# Polish Angel Free Shipping Weekend



## Alan W (May 11, 2006)

Free shipping this weekend on all purchases over £100 from Polish Angel UK using code *FREEPOST*.

Alan W


----------



## RS3 (Mar 5, 2018)

If I spent £100 with someone I'd expect free shipping as a given.

Do they ever do decent deals? I am keen on trying some of their offerings but the price generally puts me off.


----------



## Alan W (May 11, 2006)

RS3 said:


> Do they ever do decent deals? I am keen on trying some of their offerings but the price generally puts me off.


Ultimate Finish have free shipping when spending over £39.95 and also have 10% Off occasionally (Easter, Bank Holidays etc).

Alan W


----------



## Imprezaworks (May 20, 2013)

Yeah that doesnt seem to great.

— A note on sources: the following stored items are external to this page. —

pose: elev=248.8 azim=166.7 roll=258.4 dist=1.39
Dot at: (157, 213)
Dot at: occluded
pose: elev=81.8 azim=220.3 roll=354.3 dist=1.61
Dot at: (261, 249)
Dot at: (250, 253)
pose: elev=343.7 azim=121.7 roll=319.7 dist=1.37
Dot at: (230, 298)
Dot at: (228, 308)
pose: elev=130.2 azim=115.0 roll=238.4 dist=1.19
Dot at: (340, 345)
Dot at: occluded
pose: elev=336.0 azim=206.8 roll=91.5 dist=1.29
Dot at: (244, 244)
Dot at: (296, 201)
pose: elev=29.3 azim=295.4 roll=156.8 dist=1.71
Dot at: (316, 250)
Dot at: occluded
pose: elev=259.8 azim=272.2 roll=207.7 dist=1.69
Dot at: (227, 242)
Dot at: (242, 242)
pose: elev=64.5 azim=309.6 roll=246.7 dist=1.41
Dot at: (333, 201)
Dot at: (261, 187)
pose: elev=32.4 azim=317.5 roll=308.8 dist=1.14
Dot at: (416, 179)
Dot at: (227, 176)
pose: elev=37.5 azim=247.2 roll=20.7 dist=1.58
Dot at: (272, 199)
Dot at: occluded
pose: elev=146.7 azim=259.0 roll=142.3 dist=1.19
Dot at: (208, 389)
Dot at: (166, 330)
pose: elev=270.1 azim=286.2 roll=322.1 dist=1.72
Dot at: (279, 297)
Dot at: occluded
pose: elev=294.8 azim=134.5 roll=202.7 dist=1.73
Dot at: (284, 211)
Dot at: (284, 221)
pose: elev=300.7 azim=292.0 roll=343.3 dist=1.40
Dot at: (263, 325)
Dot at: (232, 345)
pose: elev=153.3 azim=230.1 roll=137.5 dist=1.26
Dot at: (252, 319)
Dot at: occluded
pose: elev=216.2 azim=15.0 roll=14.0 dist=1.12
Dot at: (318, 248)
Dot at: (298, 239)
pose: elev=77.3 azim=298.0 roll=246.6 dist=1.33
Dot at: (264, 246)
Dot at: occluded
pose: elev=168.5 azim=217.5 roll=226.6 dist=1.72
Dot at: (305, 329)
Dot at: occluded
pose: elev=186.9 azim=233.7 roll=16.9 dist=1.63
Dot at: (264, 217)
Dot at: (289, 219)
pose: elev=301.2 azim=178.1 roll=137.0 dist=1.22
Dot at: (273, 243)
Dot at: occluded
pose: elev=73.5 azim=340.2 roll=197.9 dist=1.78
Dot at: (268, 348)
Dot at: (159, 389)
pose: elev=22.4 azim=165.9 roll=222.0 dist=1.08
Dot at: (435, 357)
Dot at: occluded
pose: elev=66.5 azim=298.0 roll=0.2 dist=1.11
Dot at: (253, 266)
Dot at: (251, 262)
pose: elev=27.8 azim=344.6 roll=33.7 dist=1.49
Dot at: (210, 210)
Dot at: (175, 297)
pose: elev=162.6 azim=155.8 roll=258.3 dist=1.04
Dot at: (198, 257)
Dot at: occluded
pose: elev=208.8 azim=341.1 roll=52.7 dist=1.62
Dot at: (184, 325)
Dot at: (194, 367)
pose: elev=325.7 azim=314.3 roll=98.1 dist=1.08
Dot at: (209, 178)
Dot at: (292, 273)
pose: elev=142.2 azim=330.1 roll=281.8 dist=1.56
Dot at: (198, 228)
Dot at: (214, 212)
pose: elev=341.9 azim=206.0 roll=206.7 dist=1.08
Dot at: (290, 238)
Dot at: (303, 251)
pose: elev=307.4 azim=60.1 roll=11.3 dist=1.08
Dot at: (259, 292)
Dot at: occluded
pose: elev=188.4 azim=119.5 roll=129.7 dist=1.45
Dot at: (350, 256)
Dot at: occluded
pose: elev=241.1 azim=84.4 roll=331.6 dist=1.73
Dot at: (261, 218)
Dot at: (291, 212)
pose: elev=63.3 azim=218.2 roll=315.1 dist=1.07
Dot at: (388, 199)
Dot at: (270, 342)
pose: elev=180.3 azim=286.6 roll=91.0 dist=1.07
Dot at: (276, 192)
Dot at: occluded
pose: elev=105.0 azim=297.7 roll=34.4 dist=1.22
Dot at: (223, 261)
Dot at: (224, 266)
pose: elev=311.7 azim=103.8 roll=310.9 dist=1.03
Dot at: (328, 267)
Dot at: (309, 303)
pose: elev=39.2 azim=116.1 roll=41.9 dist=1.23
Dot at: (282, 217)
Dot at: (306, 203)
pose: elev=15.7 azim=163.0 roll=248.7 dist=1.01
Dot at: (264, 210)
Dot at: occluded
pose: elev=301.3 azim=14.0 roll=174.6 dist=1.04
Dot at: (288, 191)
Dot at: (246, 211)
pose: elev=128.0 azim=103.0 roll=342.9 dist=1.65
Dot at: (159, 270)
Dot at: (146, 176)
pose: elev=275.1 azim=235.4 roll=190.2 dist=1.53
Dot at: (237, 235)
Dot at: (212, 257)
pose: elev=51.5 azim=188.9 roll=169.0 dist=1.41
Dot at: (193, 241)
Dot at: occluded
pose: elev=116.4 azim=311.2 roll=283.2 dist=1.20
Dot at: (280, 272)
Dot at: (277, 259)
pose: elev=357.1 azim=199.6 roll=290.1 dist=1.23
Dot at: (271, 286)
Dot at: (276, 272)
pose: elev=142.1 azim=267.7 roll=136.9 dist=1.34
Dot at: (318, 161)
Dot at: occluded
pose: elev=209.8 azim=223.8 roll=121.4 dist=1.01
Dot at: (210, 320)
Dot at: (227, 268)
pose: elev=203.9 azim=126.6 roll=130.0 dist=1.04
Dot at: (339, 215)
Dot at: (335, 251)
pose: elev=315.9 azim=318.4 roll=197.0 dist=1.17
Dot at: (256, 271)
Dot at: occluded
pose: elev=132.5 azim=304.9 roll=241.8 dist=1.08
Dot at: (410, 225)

Others do free shipping on £25/30.

Shame as i want to try their rapiddwax stuff


----------



## Dazzel81 (Apr 20, 2013)

Alan W said:


> Ultimate Finish have free shipping when spending over £39.95 and also have 10% Off occasionally (Easter, Bank Holidays etc).
> 
> Alan W


I use code WD10 for 10% off, I have brought a few PA stuff from UF only thing is they don't always have stock & don't supply all the different sizes.


----------